United States District Court Judge Beryl A. Howell ruled that artificial intelligence-generated artworks cannot be copyrighted. The judge was presiding over a lawsuit against the US Copyright Office after Stephen Thaler denied copyright to an AI-generated image created with the Creativity Machine algorithm.
Thaler has made multiple attempts to copyright the image as a work for lease to the owner of the Creativity Machine. Thus, he showed the author as the creator of the work and Thaler as the owner of the work, but was repeatedly rejected.
After the office’s final refusal last year, Thaler filed suit, claiming the refusal was “arbitrary and unlawful”, but Judge Howell didn’t see it that way. Judge Howell said in his decision that copyright was never granted to a work “without a guiding human hand.”
This situation has also emerged in previous cases. In response, Judge Howell stated that the case, in which a woman compiled a book from notebooks filled with words she believed were dictated to her by a supernatural voice, was copyrighted.
But Judge Howell acknowledged that humanity is “approaching new frontiers in copyright” and that artists will use artificial intelligence as a tool to create new works.
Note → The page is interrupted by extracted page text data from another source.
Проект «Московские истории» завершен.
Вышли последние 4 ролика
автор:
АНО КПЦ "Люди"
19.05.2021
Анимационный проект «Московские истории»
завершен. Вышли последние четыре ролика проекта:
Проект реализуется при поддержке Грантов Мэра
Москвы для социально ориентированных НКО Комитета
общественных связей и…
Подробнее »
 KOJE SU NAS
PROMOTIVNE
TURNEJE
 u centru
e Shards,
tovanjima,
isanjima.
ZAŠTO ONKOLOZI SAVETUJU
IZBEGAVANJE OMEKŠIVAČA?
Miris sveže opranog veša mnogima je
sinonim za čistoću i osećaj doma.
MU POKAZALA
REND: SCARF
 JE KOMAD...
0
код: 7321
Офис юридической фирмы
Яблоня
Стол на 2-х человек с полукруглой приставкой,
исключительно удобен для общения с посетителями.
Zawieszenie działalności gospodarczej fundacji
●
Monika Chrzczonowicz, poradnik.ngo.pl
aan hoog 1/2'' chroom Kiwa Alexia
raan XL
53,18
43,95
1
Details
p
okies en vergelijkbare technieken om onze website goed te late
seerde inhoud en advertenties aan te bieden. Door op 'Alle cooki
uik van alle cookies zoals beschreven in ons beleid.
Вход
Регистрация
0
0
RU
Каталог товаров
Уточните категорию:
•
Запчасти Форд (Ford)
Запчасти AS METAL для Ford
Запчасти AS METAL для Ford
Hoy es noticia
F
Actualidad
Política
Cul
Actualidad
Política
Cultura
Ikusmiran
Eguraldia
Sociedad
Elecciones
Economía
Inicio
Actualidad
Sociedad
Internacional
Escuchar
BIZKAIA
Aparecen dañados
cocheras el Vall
This, he said, would create “difficult problems with how much human input is required” to copyright AI-generated art, noting that AI models are often trained on pre-existing work.
Stephen Thaler plans to appeal the case. “We respectfully disagree with the court’s interpretation of the Copyright Act,” Thaler’s lawyer told Bloomberg Law, citing a statement from the US Copyright Office stating that he believes the court’s decision was correct.
No one knows how things will turn out when it comes to US copyright law and artificial intelligence, but lawsuits are on the rise. For example, Sarah Silverman and two other authors filed lawsuits against OpenAI and Meta earlier this year, while another lawsuit filed by programmer and lawyer Matthew Butterick alleges that data collection by Microsoft, GitHub and OpenAI amounts to software piracy.